Shevchenko, an American citizen of Ukrainian origin, is a member of a group of military and civilian experts who are probing into the fate of POWs and missing soldiers from the period of WWII and also the conflicts in Korea in the 1950s, in Vietnam in the 1960s and 1970s, and in the Persian Gulf at the beginning of the 1990s.

Shevchenko said the question of the missing soldiers was a tragedy that influences the life of their families who live in uncertainty.

She said more than 70,000 people went missing during WWII, 2000 soldiers during the Korea war and almost the same number of people during the Vietnam conflict.

Americans do not know where the war prisoners from southeastern Asia are and they do not know whether they were transferred to the Gulag in the former evil empire, she said.

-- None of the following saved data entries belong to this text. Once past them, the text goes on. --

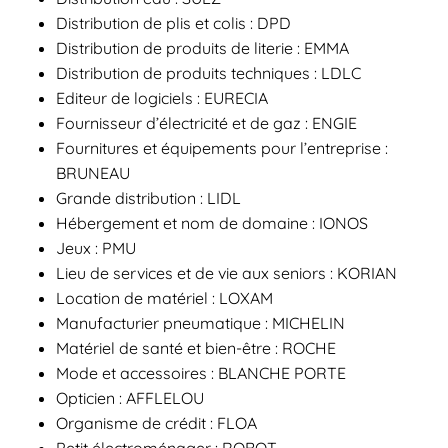
Distribution de plis et colis : DPD
Distribution de produits de literie : EMMA
Distribution de produits techniques : LDLC
Editeur de logiciels : EURECIA
Fournisseur d’électricité et de gaz : ENGIE
Fournitures et équipements pour l’entreprise :
BRUNEAU
Grande distribution : LIDL
Hébergement et nom de domaine : IONOS
Jeux : PMU
Lieu de services et de vie aux seniors : KORIAN
Location de matériel : LOXAM
Manufacturier pneumatique : MICHELIN
Matériel de santé et bien-être : ROCHE
Mode et accessoires : BLANCHE PORTE
Opticien : AFFLELOU
Organisme de crédit : FLOA
Petit électroménager : ROBOT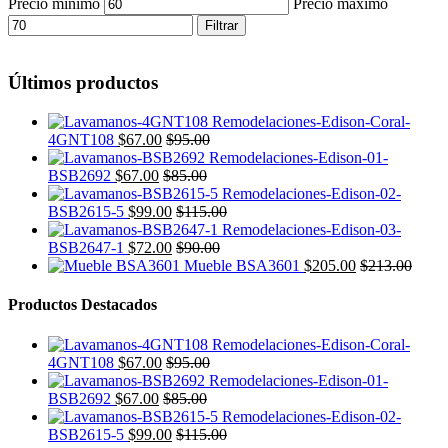
Precio mínimo
Precio máximo
Filtrar
Últimos productos
4GNT108
$
67.00
$
95.00
BSB2692
$
67.00
$
85.00
BSB2615-5
$
99.00
$
115.00
BSB2647-1
$
72.00
$
90.00
Mueble BSA3601
$
205.00
$
213.00
Productos Destacados
4GNT108
$
67.00
$
95.00
BSB2692
$
67.00
$
85.00
BSB2615-5
$
99.00
$
115.00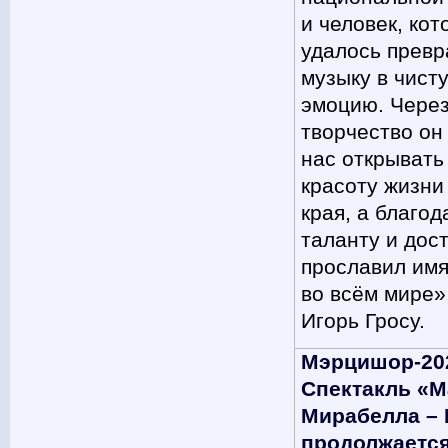
и человек, ко
удалось превр
музыку в чист
эмоцию. Через
творчество он
нас открывать
красоту жизни
края, а благод
таланту и дос
прославил им
во всём мире»
Игорь Гросу.
Мэрцишор-202
Спектакль «М
Мирабелла – 
продолжается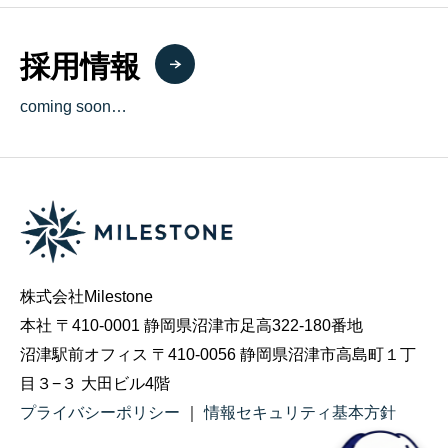
採用情報
coming soon…
株式会社Milestone
本社 〒410-0001 静岡県沼津市足高322-180番地
沼津駅前オフィス 〒410-0056 静岡県沼津市高島町１丁
目３−３ 大田ビル4階
プライバシーポリシー
｜
情報セキュリティ基本方針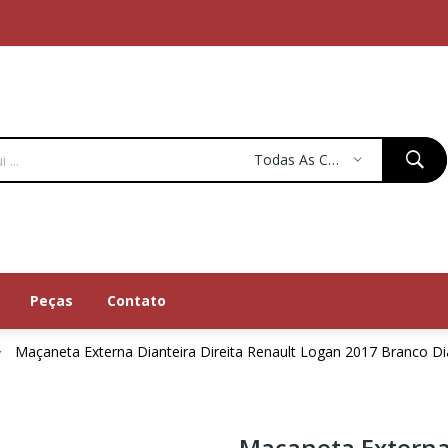
Todas As Categorias
Peças
Contato
Maçaneta Externa Dianteira Direita Renault Logan 2017 Branco Di
Maçaneta Externa 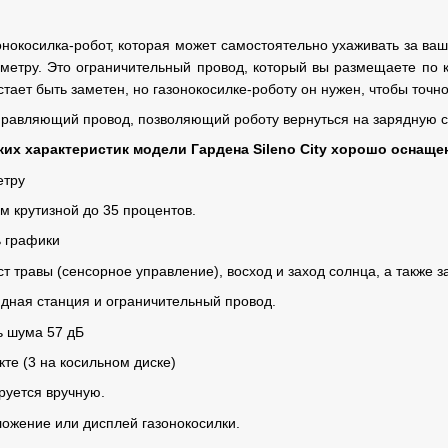
азонокосилка-робот, которая может самостоятельно ухаживать за ва
метру. Это ограничительный провод, который вы размещаете по кр
тает быть заметен, но газонокосилке-роботу он нужен, чтобы точно з
правляющий провод, позволяющий роботу вернуться на зарядную 
ких характеристик модели Гардена Sileno City хорошо оснаще
етру
м крутизной до 35 процентов.
ь графики
т травы (сенсорное управление), восход и заход солнца, а также з
ядная станция и ограничительный провод.
 шума 57 дБ
кте (3 на косильном диске)
руется вручную.
ожение или дисплей газонокосилки.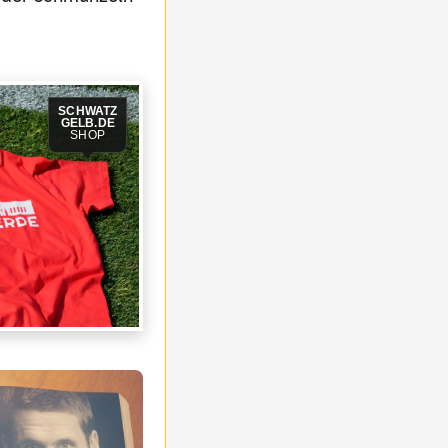
SCHWATZ
GELB.DE
SHOP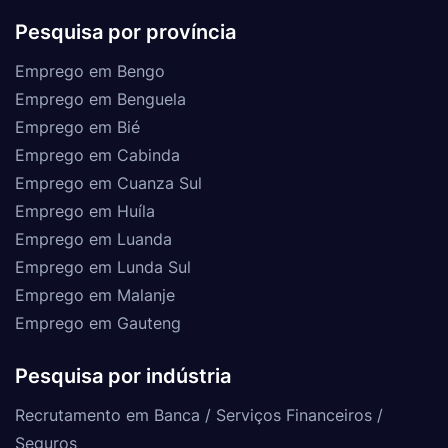
Pesquisa por província
Emprego em Bengo
Emprego em Benguela
Emprego em Bié
Emprego em Cabinda
Emprego em Cuanza Sul
Emprego em Huíla
Emprego em Luanda
Emprego em Lunda Sul
Emprego em Malanje
Emprego em Gauteng
Pesquisa por indústria
Recrutamento em Banca / Serviços Financeiros /
Seguros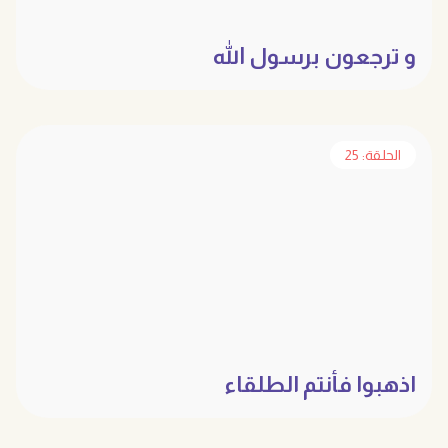
و ترجعون برسول الله
الحلقة: 25
اذهبوا فأنتم الطلقاء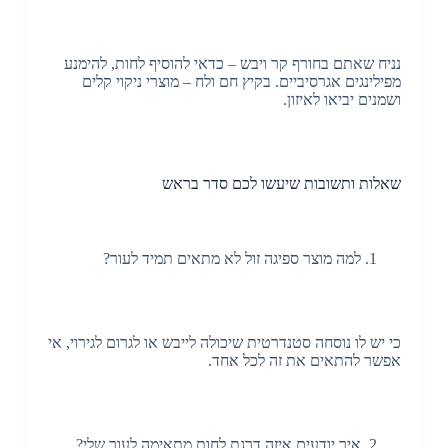
נניח שאתם בחורף קר ויבש – כדאי להוסיף לחות, להימנע
מפילינגים אגרסיביים. בקיץ חם ולח – מוצרי ניקוי קלים
ושמנים יביאו לאיזון.
שאלות ותשובות שיעשו לכם סדר בראש
למה מוצר ספיגה זול לא מתאים תמיד לעור?
כי יש לו נוסחה סטנדרטית שיכולה לייבש או לגרום לגירוי, אי
אפשר להתאים את זה לכל אחד.
איך יודעים איזה דרגת לחות מתאימה לעור שלי?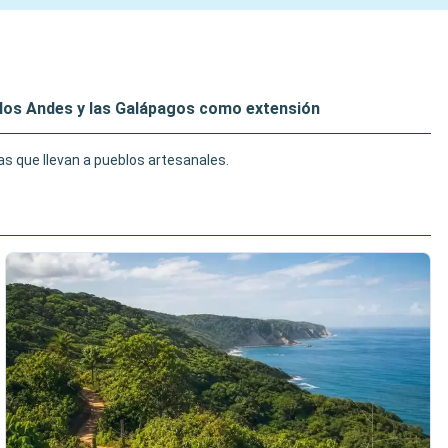
 los Andes y las Galápagos como extensión
s que llevan a pueblos artesanales.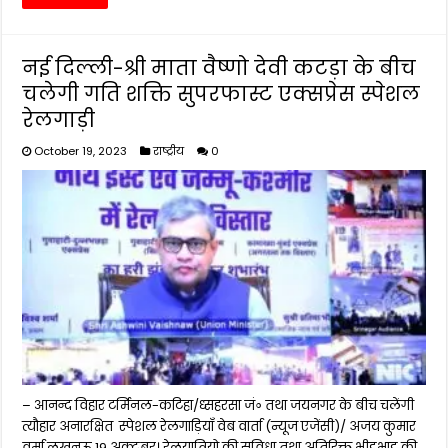
नई दिल्ली-श्री माता वैष्णो देवी कटड़ा के बीच
चलेगी गति शक्ति सुपरफास्ट एक्सप्रेस स्पेशल
रेलगाड़ी
October 19, 2023
राष्ट्रीय
0
– आनन्द विहार टर्मिनल-कटिहा/ध्सहरसा जं॰ तथा जयनगर के बीच चलेंगी
त्यौहार अनारक्षित स्पेशल रेलगाड़ियाँ वेब वार्ता (न्यूज एजेंसी)/ अजय कुमार
वर्मा लखनऊ 19 अक्टूबर। रेलयात्रियो की सुविधा तथा अतिरिक्त भीड़भाड़ की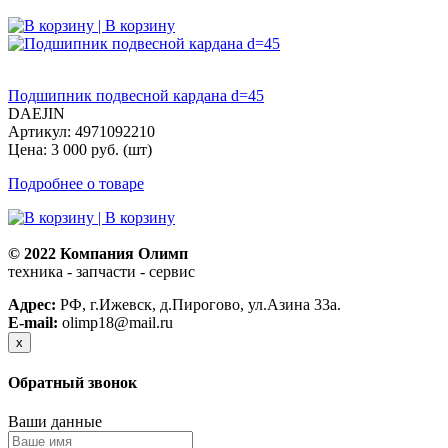
| В корзину
Подшипник подвесной кардана d=45
DAEJIN
Артикул: 4971092210
Цена: 3 000 руб. (шт)
Подробнее о товаре
| В корзину
© 2022 Компания Олимп
техника - запчасти - сервис
Политика конфиденциальности
Адрес:
РФ, г.Ижевск, д.Пирогово, ул.Азина 33а.
E-mail:
olimp18@mail.ru
x
Обратный звонок
Ваши данные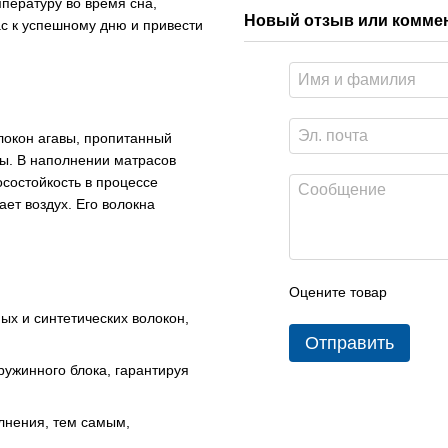
пературу во время сна,
Новый отзыв или комме
ас к успешному дню и привести
олокон агавы, пропитанный
ры. В наполнении матрасов
осостойкость в процессе
ет воздух. Его волокна
Оцените товар
ных и синтетических волокон,
Отправить
ружинного блока, гарантируя
лнения, тем самым,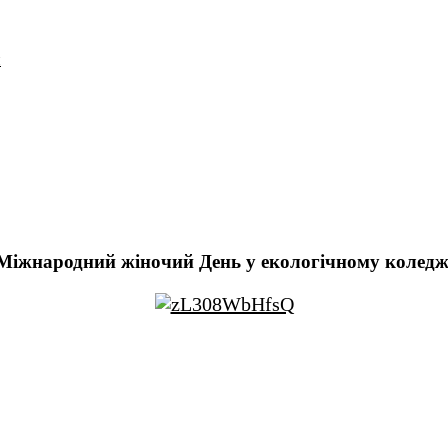
и
Міжнародний жіночий День у екологічному коледж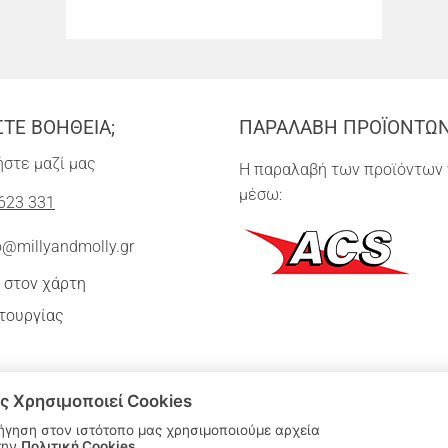
ΣΤΕ ΒΟΗΘΕΙΑ;
ΠΑΡΑΛΑΒΗ ΠΡΟΪΟΝΤΩ
στε μαζί μας
Η παραλαβή των προϊόντων 
μέσω:
623 331
o@millyandmolly.gr
 στον χάρτη
τουργίας
ς Χρησιμοποιεί Cookies
ήγηση στον ιστότοπο μας χρησιμοποιούμε αρχεία
την
Πολιτική Cookies
.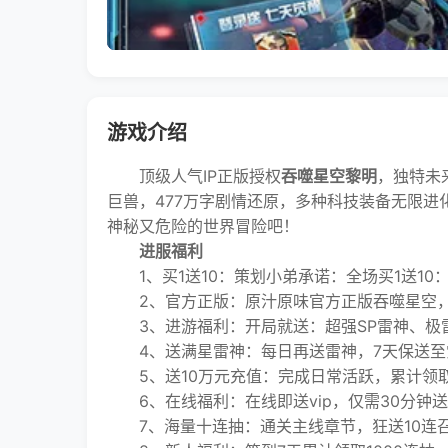
游戏介绍
顶级人气IP正版授权
吞噬星空黎明
，独特未
巨兽，477万字剧情还原，多种科技装备无限
神秘又危险的世界冒险吧！
进服福利
1、买1送10：策划小弟承诺：全场买1送10
2、官方正版：原汁原味官方正版吞噬星空，
3、进游福利：开局就送：超强SP雷神、极
4、送满星雷神：每日再送雷神，7天保送至
5、送10万元充值：完成日常活跃，累计领取
6、在线福利：在线即送vip，仅需30分钟送V
7、海量十连抽：通关主线章节，狂送10连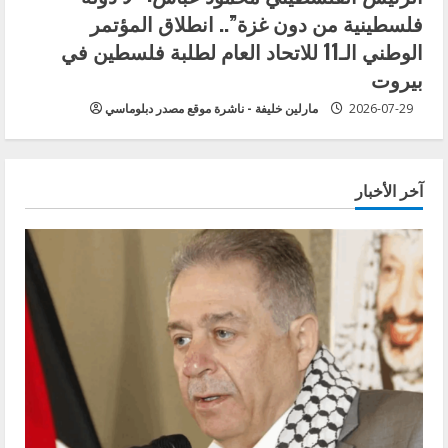
فلسطينية من دون غزة”.. انطلاق المؤتمر
الوطني الـ11 للاتحاد العام لطلبة فلسطين في
بيروت
2026-07-29
مارلين خليفة - ناشرة موقع مصدر دبلوماسي
آخر الأخبار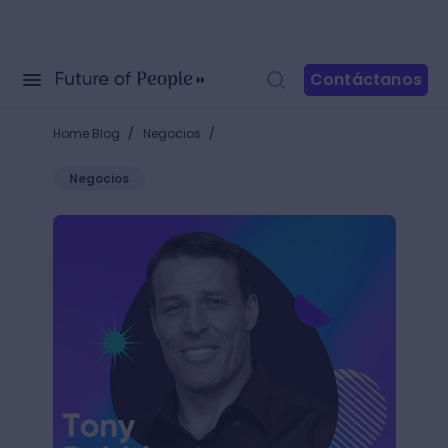
Contáctanos
/
/
Home Blog
Negocios
Negocios
Descubre quién es Tony Robbins y cómo podría ayud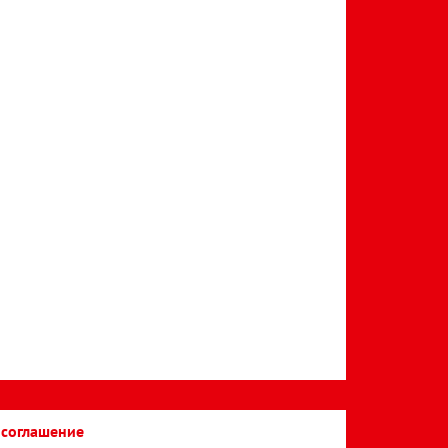
 соглашение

That is why the U.S. Senate established a commission which is dealing with the fate of missing soldiers and POWs, Shevchenko said.

There is a chance that after the opening of the Russian archives information could be found that will help look for the missing soldiers directly in the former Soviet Union countries. Rich Americans who are interested in the question could help finance the research, she said.

Apart from the archives, people who served in these wars are also a source of information. However, many of them had signed agreements on the non-provision of any information and they thus still cannot communicate with historians, she said.

According to U.S. historian of Czech origin Zbysek Brezina, almost all regional representatives of the Communist Party of the USA that was established in 1919 knowingly helped the Soviet intelligence service.

The U.S. Communist Party sought to create a Soviet America. It called for a violent coup and was behind wild strikes. It was to supply agents to the KGB, to provide commercial cover for agents, the courier services, and to photograph objects, Brezina said.

Brezina said the party had about 100,000 members before WWII. After the war, the U.S. FBI managed to arrest 12 of its leaders and paralyse it.

The KGB decided in the 1950s to end contracts with the American Communists - "Stalin's soldiers," because the party was teaming with FBI informers.

The criticism of Stalin's cult of personality and the suppression of the Hungarian revolution in 1956 were deadly blows to the American Communists, Brezina said.